Panggilan pun berakhir,begitu pun dengan sesi makan siang mereka. Seorang pelayan menghampiri mereka dengan membawa bill tagihan,Gabriel mengeluarkan black card nya untuk membayar tagihan dari restoran itu. 


*


Gabriel dan Grace sudah tiba di depan bangunan yang bertuliskan ROSE BOUTIQUE.  Mereka memasuki bangunan,seorang pegawai membukakan pintu untuk Gabriel dan Grace. Pengharum ruangan beraromakan bunga rose begitu melekat dalam penciuman Grace dan Gabriel. Seorang pegawai perempuan menghampiri mereka. Sepertinya perempuan itu adalah kepala toko disini.


"Selamat siang tuan dan nona." Sapa pegawai perempuan dengan name tag bertuliskan Sofia 


Grace dan Gabriel tersenyum "siang" jawab mereka singkat. 


"Ada yang bisa kami bantu tuan dan nona?" Tanya Sofia


"Saya Grace dan ingin bertemu dengan keponakan bibi Rosalina." 


"Oh,maaf.
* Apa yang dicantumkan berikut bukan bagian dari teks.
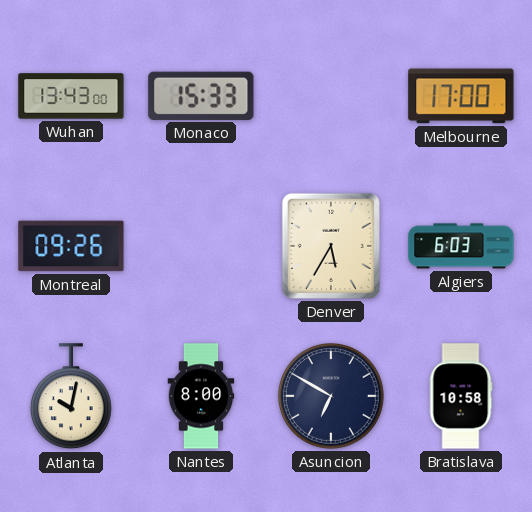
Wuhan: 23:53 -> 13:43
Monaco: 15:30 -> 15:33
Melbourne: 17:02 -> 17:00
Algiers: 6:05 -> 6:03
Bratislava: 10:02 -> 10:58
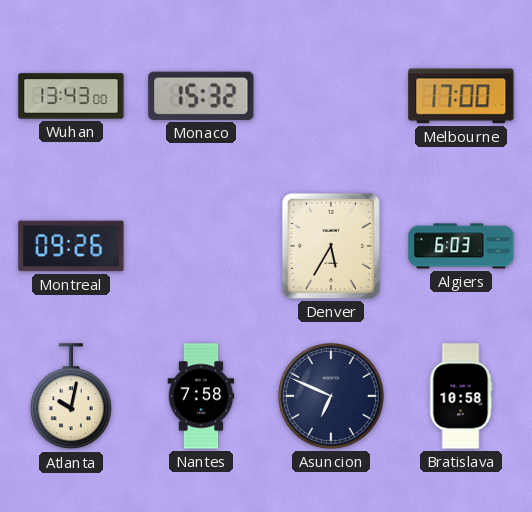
Monaco: 15:33 -> 15:32
Nantes: 8:00 -> 7:58
Asuncion: 6:50 -> 6:49
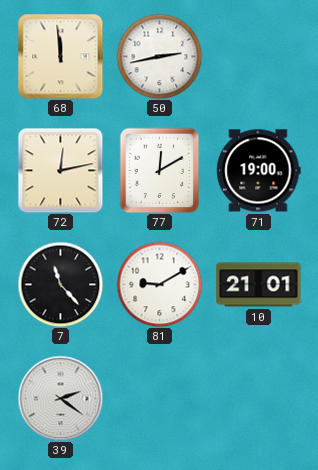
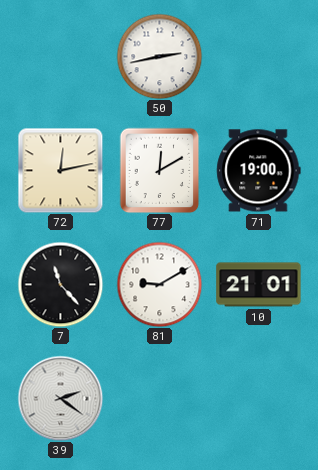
68: 11:59 -> none
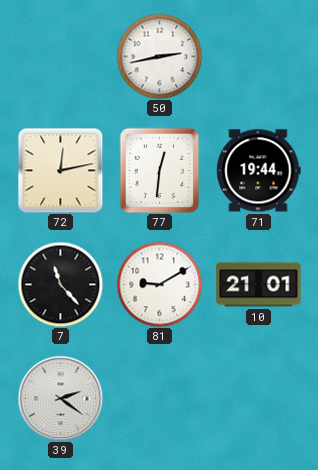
77: 12:10 -> 12:31
71: 19:00 -> 19:44
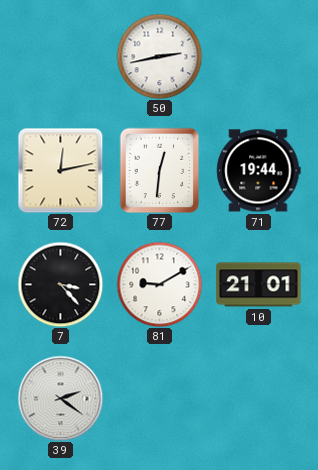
7: 11:23 -> 3:23
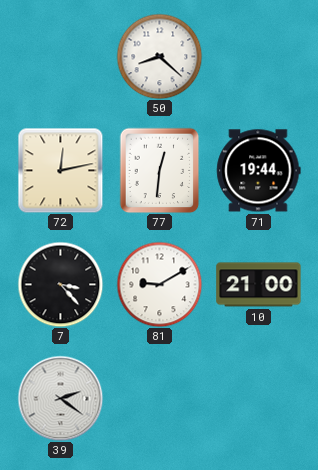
50: 2:43 -> 8:22
10: 21:01 -> 21:00
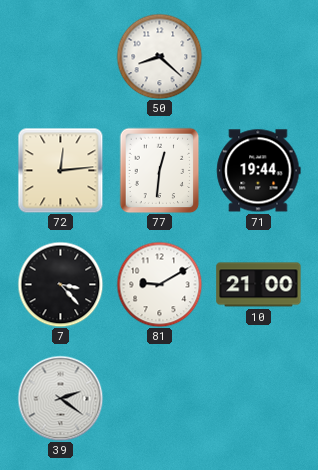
72: 12:13 -> 12:14
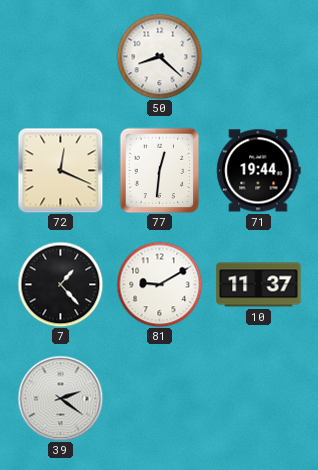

Kalau begitu mari ikut dengan saya nona,beliau sudah menunggu kedatangan kalian." Sofia berjalan terlebih dahulu untuk menunjukkan ruangan dimana disana sudah ada keponakan bibi Rosalina. 


Sofia membuka salah satu ruangan dengan pintu berwarna pink,hampir rata-rata ruangan di butik ini berwarna pink,karena butik ini didominasikan dengan warna pink dan putih. Karena sang pemiliknya menyukai kedua warna itu. 


(Namanya juga wanita,ya gak jauh dari dua warna itu. Tapi,kalau saya pribadi lebih suka warna monokrom) 🤭


Sofia mempersilahkan tamu bos nya itu untuk masuk,di ruang itu terlihat seorang wanita berpenampilan sangat modis dengan rambut yang dikuncir kuda sedang membelakangi mereka. 


"Selamat siang nona,tamu yang anda tunggu sudah datang." Ujar Sofia pada wanita itu,lalu kemudian ia pamit undur diri.


Wanita itu pun menoleh dan betapa terkejutnya Grace dan Gabriel melihat siapa wanita yang akan mereka temui ini.